If you assign a tag to the ProgAck, ProgReset, ProgDisable, or ProgEnable functions on the alarm faceplate, do not use the alarm structure elements in the alarm data type to perform the same functions. For example, if you assign DisableToolA to disable an alarm MyDigitalAlarm, you should no longer programmatically access MyDigitalAlarm.ProgDisable. Doing so can cause a condition where the faceplate requests one operation and the alarm tag requests another.

If you want to use the alarm structure elements to programmatically change the alarming system, assign those elements to a faceplate. For example, on the alarm faceplate for ProgDisable, assign the tag from that alarm’s structure tag MyAlarmTag.ProgDisable. This lets you programmatically access MyAlarmsTag.ProgDisable in other code locations without conflict.

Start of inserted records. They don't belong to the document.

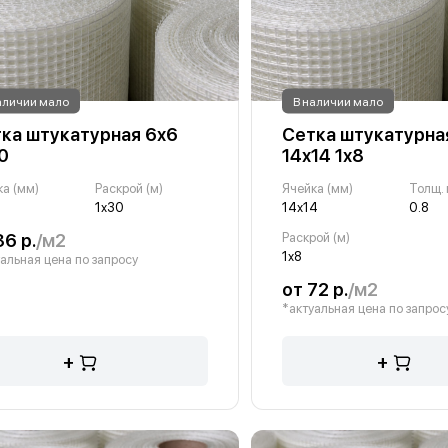
аличии мало
В наличии мало
ка штукатурная 6х6
Сетка штукатурная
0
14х14 1х8
ка (мм)
Раскрой (м)
Ячейка (мм)
1х30
14х14
0.8
36 р.
/м2
Раскрой (м)
1х8
альная цена по запросу
от 72 р.
/м2
*актуальная цена по запрос
+
+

At the HMI and in the event log, any controller-driven events, either through the alarm structure or the alarm dialog, are logged in the historical database as Discrete Events. This includes any HMI interface that also accesses this same information via the operator elements (.OPERxxx). So while timestamps and events are tracked in the log, the log does not include identification of what caused the event. For example, an operator and workstation in this scenario is not tracked because they did not take action via a FactoryTalk alarm graphic object.